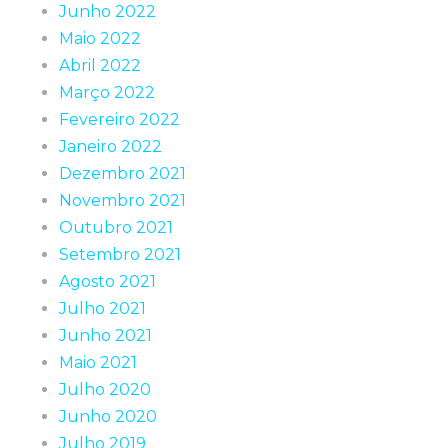
Junho 2022
Maio 2022
Abril 2022
Março 2022
Fevereiro 2022
Janeiro 2022
Dezembro 2021
Novembro 2021
Outubro 2021
Setembro 2021
Agosto 2021
Julho 2021
Junho 2021
Maio 2021
Julho 2020
Junho 2020
Julho 2019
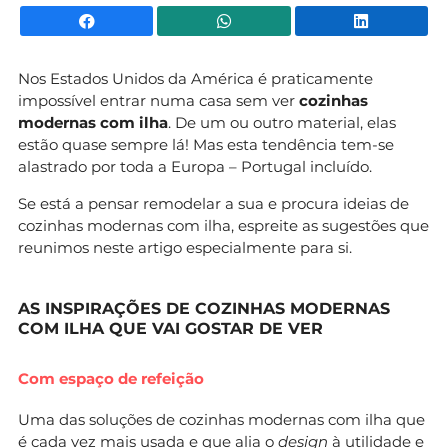
Facebook
WhatsApp
Li
Nos Estados Unidos da América é praticamente
impossível entrar numa casa sem ver
cozinhas
modernas com ilha
. De um ou outro material, elas
estão quase sempre lá! Mas esta tendência tem-se
alastrado por toda a Europa – Portugal incluído.
Se está a pensar remodelar a sua e procura ideias de
cozinhas modernas com ilha, espreite as sugestões que
reunimos neste artigo especialmente para si.
AS INSPIRAÇÕES DE COZINHAS MODERNAS
COM ILHA QUE VAI GOSTAR DE VER
Com espaço de refeição
Uma das soluções de cozinhas modernas com ilha que
é cada vez mais usada e que alia o
design
à utilidade e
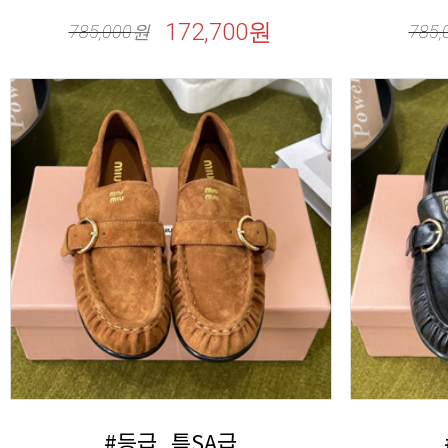
172,700원
785,000
원
785,
#등급_특SA급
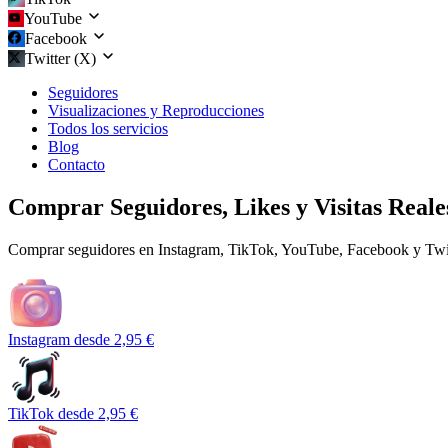
YouTube
Facebook
Twitter (X)
Seguidores
Visualizaciones y Reproducciones
Todos los servicios
Blog
Contacto
Comprar Seguidores, Likes y Visitas Reale
Comprar seguidores en Instagram, TikTok, YouTube, Facebook y Twitt
Instagram
desde 2,95 €
TikTok
desde 2,95 €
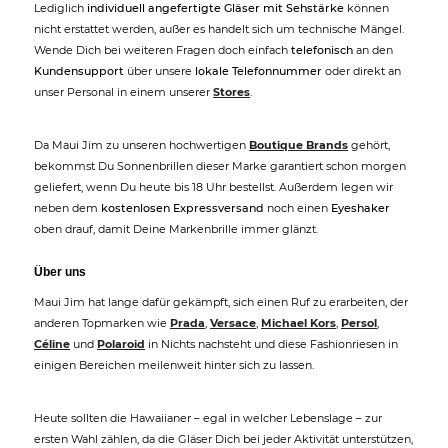
Lediglich
individuell angefertigte Gläser mit Sehstärke
können
nicht erstattet werden, außer es handelt sich um technische Mängel.
Wende Dich bei weiteren Fragen doch einfach
telefonisch
an den
Kundensupport
über unsere
lokale Telefonnummer
oder direkt an
unser Personal in einem unserer
Stores
.
Da Maui Jim zu unseren hochwertigen
Boutique Brands
gehört,
bekommst Du Sonnenbrillen dieser Marke garantiert schon morgen
geliefert, wenn Du heute bis 18 Uhr bestellst. Außerdem legen wir
neben dem
kostenlosen Expressversand
noch einen
Eyeshaker
oben drauf, damit Deine Markenbrille immer glänzt.
Über uns
Maui Jim hat lange dafür gekämpft, sich einen Ruf zu erarbeiten, der
anderen Topmarken wie
Prada
,
Versace
,
Michael Kors
,
Persol
,
Céline
und
Polaroid
in Nichts nachsteht und diese Fashionriesen in
einigen Bereichen meilenweit hinter sich zu lassen.
Heute sollten die Hawaiianer – egal in welcher Lebenslage – zur
ersten Wahl zählen, da die Gläser Dich bei jeder Aktivität unterstützen,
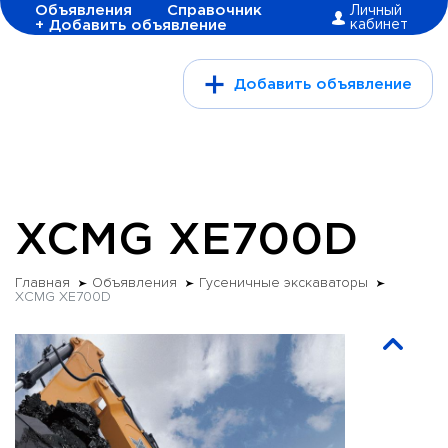
Объявления
Справочник
Личный
+ Добавить объявление
кабинет
Добавить объявление
XCMG XE700D
Главная
Объявления
Гусеничные экскаваторы
XCMG XE700D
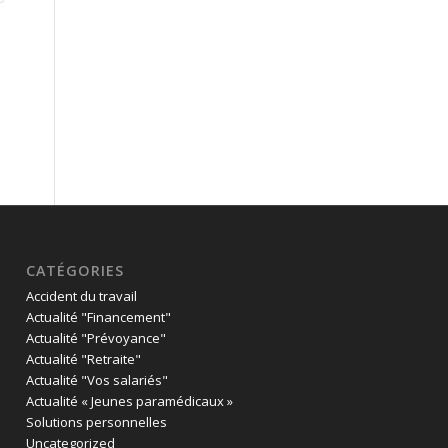
CATÉGORIES
Accident du travail
Actualité "Financement"
Actualité "Prévoyance"
Actualité "Retraite"
Actualité "Vos salariés"
Actualité « Jeunes paramédicaux »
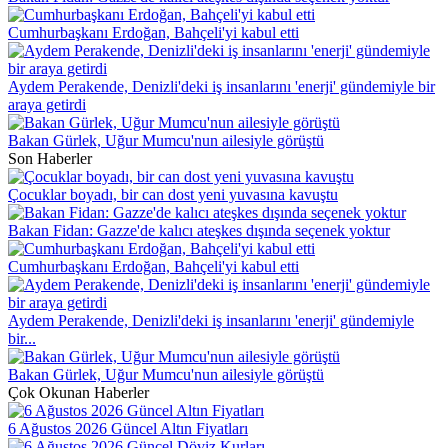
Cumhurbaşkanı Erdoğan, Bahçeli'yi kabul etti
Aydem Perakende, Denizli'deki iş insanlarını 'enerji' gündemiyle bir
araya getirdi
Bakan Gürlek, Uğur Mumcu'nun ailesiyle görüştü
Son Haberler
Çocuklar boyadı, bir can dost yeni yuvasına kavuştu
Bakan Fidan: Gazze'de kalıcı ateşkes dışında seçenek yoktur
Cumhurbaşkanı Erdoğan, Bahçeli'yi kabul etti
Aydem Perakende, Denizli'deki iş insanlarını 'enerji' gündemiyle
bir...
Bakan Gürlek, Uğur Mumcu'nun ailesiyle görüştü
Çok Okunan Haberler
6 Ağustos 2026 Güncel Altın Fiyatları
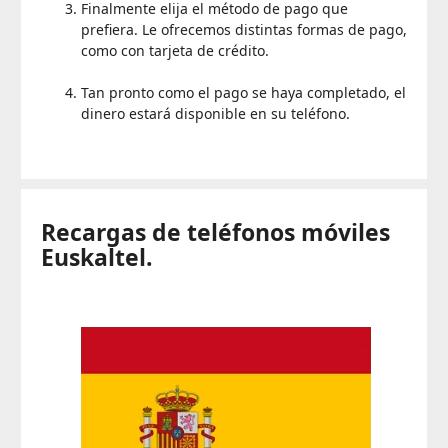
Finalmente elija el método de pago que
prefiera. Le ofrecemos distintas formas de pago,
como con tarjeta de crédito.
Tan pronto como el pago se haya completado, el
dinero estará disponible en su teléfono.
Recargas de teléfonos móviles
Euskaltel.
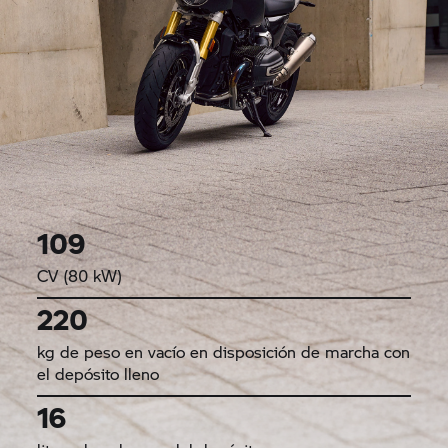
109
CV (80 kW)
220
kg de peso en vacío en disposición de marcha con
el depósito lleno
16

### WHAT YOU NEED TO DO
An exact copy of the entries above, with no pictures, is the required answer.

### SOLUTION FOR THIS PROBLEM
Junho 2022
Maio 2022
Abril 2022
Março 2022
Fevereiro 2022
Janeiro 2022
Dezembro 2021
Novembro 2021
Outubro 2021
Setembro 2021
Agosto 2021
Julho 2021
Junho 2021
Maio 2021
Julho 2020
Junho 2020
Julho 2019
Facebook
WhatsApp
Li
Nos Estados Unidos da América é praticamente
impossível entrar numa casa sem ver
cozinhas
modernas com ilha
. De um ou outro material, elas
estão quase sempre lá! Mas esta tendência tem-se
alastrado por toda a Europa – Portugal incluído.
Se está a pensar remodelar a sua e procura ideias de
cozinhas modernas com ilha, espreite as sugestões que
reunimos neste artigo especialmente para si.
AS INSPIRAÇÕES DE COZINHAS MODERNAS
COM ILHA QUE VAI GOSTAR DE VER
Com espaço de refeição
Uma das soluções de cozinhas modernas com ilha que
é cada vez mais usada e que alia o
design
à utilidade e
172,700원
785,000
원
785,
#등급_특SA급
YouTube
Facebook
Twitter (X)
Seguidores
Visualizaciones y Reproducciones
Todos los servicios
Blog
Contacto
Comprar Seguidores, Likes y Visitas Reale
Comprar seguidores en Instagram, TikTok, YouTube, Facebook y Twitt
Instagram
desde 2,95 €
TikTok
desde 2,95 €
Lediglich
individuell angefertigte Gläser mit Sehstärke
können
nicht erstattet werden, außer es handelt sich um technische Mängel.
Wende Dich bei weiteren Fragen doch einfach
telefonisch
an den
Kundensupport
über unsere
lokale Telefonnummer
oder direkt an
unser Personal in einem unserer
Stores
.
Da Maui Jim zu unseren hochwertigen
Boutique Brands
gehört,
bekommst Du Sonnenbrillen dieser Marke garantiert schon morgen
geliefert, wenn Du heute bis 18 Uhr bestellst. Außerdem legen wir
neben dem
kostenlosen Expressversand
noch einen
Eyeshaker
oben drauf, damit Deine Markenbrille immer glänzt.
Über uns
Maui Jim hat lange dafür gekämpft, sich einen Ruf zu erarbeiten, der
anderen Topmarken wie
Prada
,
Versace
,
Michael Kors
,
Persol
,
Céline
und
Polaroid
in Nichts nachsteht und diese Fashionriesen in
einigen Bereichen meilenweit hinter sich zu lassen.
Heute sollten die Hawaiianer – egal in welcher Lebenslage – zur
ersten Wahl zählen, da die Gläser Dich bei jeder Aktivität unterstützen,
Объявления
Справочник
Личный
+ Добавить объявление
кабинет
Добавить объявление
XCMG XE700D
Главная
Объявления
Гусеничные экскаваторы
XCMG XE700D
CATÉGORIES
Accident du travail
Actualité "Financement"
Actualité "Prévoyance"
Actualité "Retraite"
Actualité "Vos salariés"
Actualité « Jeunes paramédicaux »
Cumhurbaşkanı Erdoğan, Bahçeli'yi kabul etti
Aydem Perakende, Denizli'deki iş insanlarını 'enerji' gündemiyle bir
araya getirdi
Bakan Gürlek, Uğur Mumcu'nun ailesiyle görüştü
Son Haberler
Çocuklar boyadı, bir can dost yeni yuvasına kavuştu
Bakan Fidan: Gazze'de kalıcı ateşkes dışında seçenek yoktur
Cumhurbaşkanı Erdoğan, Bahçeli'yi kabul etti
Aydem Perakende, Denizli'deki iş insanlarını 'enerji' gündemiyle
bir...
Bakan Gürlek, Uğur Mumcu'nun ailesiyle görüştü
Çok Okunan Haberler
6 Ağustos 2026 Güncel Altın Fiyatları
Finalmente elija el método de pago que
prefiera. Le ofrecemos distintas formas de pago,
como con tarjeta de crédito.
Tan pronto como el pago se haya completado, el
dinero estará disponible en su teléfono.
Recargas de teléfonos móviles
Euskaltel.
109
CV (80 kW)
220
kg de peso en vacío en disposición de marcha con
el depósito lleno
16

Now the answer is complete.